12.2 Neither Party will be liable for Consequential Loss.  A Party’s liability under this Agreement will be reduced proportionately to the extent the relevant Liability was caused or contributed to by the acts or omissions of the other Party (or any of its Personnel). Our aggregate liability for any Liability arising from or in connection with this Agreement will be limited to us resupplying the Goods and/or Services to you or, in our sole discretion, to us repaying you the amount of the Price paid by you to us in respect of the supply of the relevant Goods and/or Services to which the Liability relates, to the maximum extent permitted by law.  
12.3 This clause 12 will survive the termination or expiry of this Agreement.


13. Termination

13.1 We may terminate this Agreement at any time by giving 30 days’ notice in writing to you.
13.2 This Agreement will terminate immediately upon written notice by:
(a) us, if:

(1) you (or any of your Personnel) breach any provision of this Agreement and that breach has not been remedied within 10 Business Days of being notified by us;

(2) you fail to provide us with clear or timely instructions or information to enable us to provide the Goods and/or Services;

(3) for any other reason outside our control which has the effect of compromising our ability to provide the Goods and/or Services; or

(4) you are unable to pay your debts as they fall due; and

(b) you, if we are in breach of a material term of this Agreement, and that breach has not been remedied within 10 Business Days.

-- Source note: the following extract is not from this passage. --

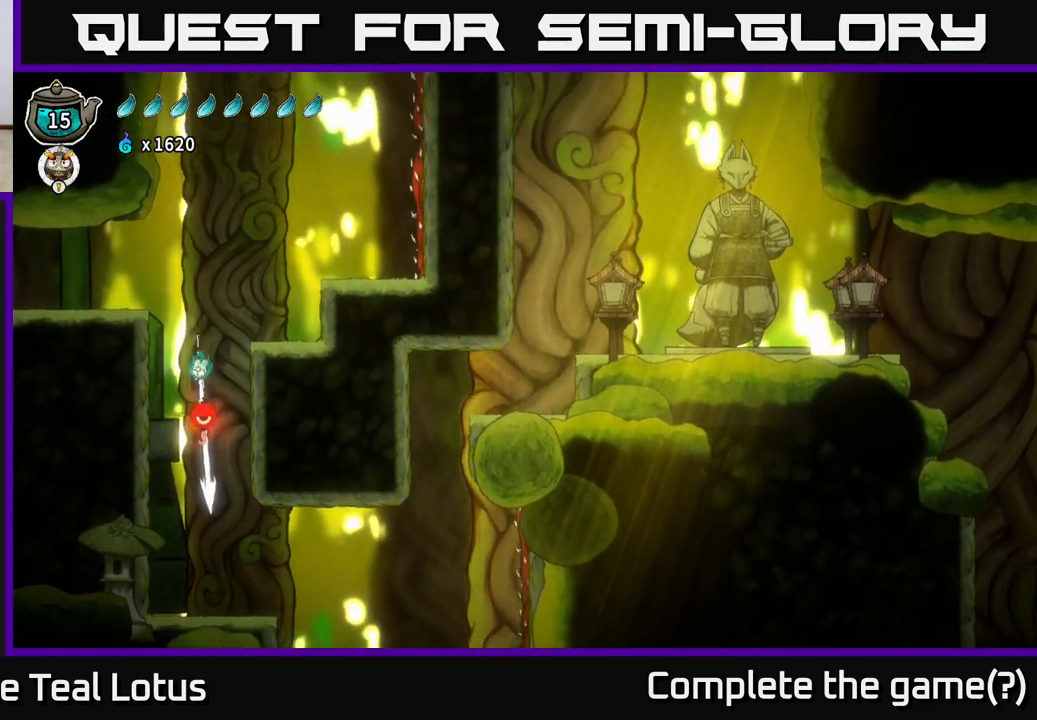
{"buttons": [], "left_stick": "center", "right_stick": "center", "events": [[217, "left_stick", "left"], [383, "left_stick", "center"]]}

13.3 Upon expiry or termination of this Agreement:
(a) we will immediately cease providing the Goods and/or Services;

(b) you agree that any payments made by you to us are not refundable to you, and you are to pay for all Goods and/or Services provided prior to termination, including Goods and/or Services which have been provided and have not yet been invoiced to you, and all other amounts due and payable under this Agreement;

(c) pursuant to clauses 13. 2(a)(1), (2) or (4), you also agree to pay us our additional costs arising from, or in connection with, such termination;

(d) you agree to grant us such rights of access to any premises where the Goods are located to allow us (or our Personnel) to immediately recover or repossess any Goods belonging to us; and

(e) you agree to promptly return (where possible), or delete or destroy (where not possible to return), our Confidential Information, Our Materials, and our Intellectual Property, and/or documents containing or relating to our Confidential Information, Our Materials and our Intellectual Property.

13.4 We will retain your documents (including copies) as required by law or regulatory requirements. Your express or implied agreement to this Agreement constitutes your authority for us to retain or destroy documents in accordance with the statutory periods, or on expiry or termination of this Agreement.
13.5 This clause 13 will survive the termination or expiry of this Agreement.


14. GST

14.1 If GST is payable on any supply made under this Agreement, the recipient of the supply must pay an amount equal to the GST payable on the supply.  That amount must be paid at the same time that the consideration is to be provided under this Agreement and must be paid in addition to the consideration expressed elsewhere in this Agreement, unless it is expressed to be inclusive of GST. The recipient is not required to pay any GST until the supplier issues a tax invoice for the supply.
14.2 If an adjustment event arises in respect of any supply made under this Agreement, a corresponding adjustment must be made between the supplier and the recipient in respect of any amount paid by the recipient under this clause, an adjustment note issued if required, and any payments to give effect to the adjustment must be made.
14.3 If the recipient is required under this Agreement to pay for or reimburse an expense or outgoing of the supplier, or is required to make a payment under an indemnity in respect of an expense or outgoing of the supplier, the amount to be paid by the recipient is to be reduced by the amount of any input tax credit in respect of that expense or outgoing that the supplier is entitled to.
14.4 The terms “adjustment event”, “consideration”, “GST”, “input tax credit”, “recipient”, “supplier”, “supply”, “taxable supply” and “tax invoice” each has the meaning which it is given in the A New Tax System (Goods and Services Tax) Act 1999 (Cth).


15. General

15.1 Privacy: We agree to comply with the legal requirements of the Australian Privacy Principles as set out in the Privacy Act 1988 (Cth) and any other applicable legislation or privacy guidelines.
15.2 Publicity: We can take and use photos of our Goods and/or Services. We may advertise or publicise the broad nature of our provision of the Goods and/or Services to you, including on our website or in our promotional material.  You can specifically revoke permission, in writing (including by email) for this.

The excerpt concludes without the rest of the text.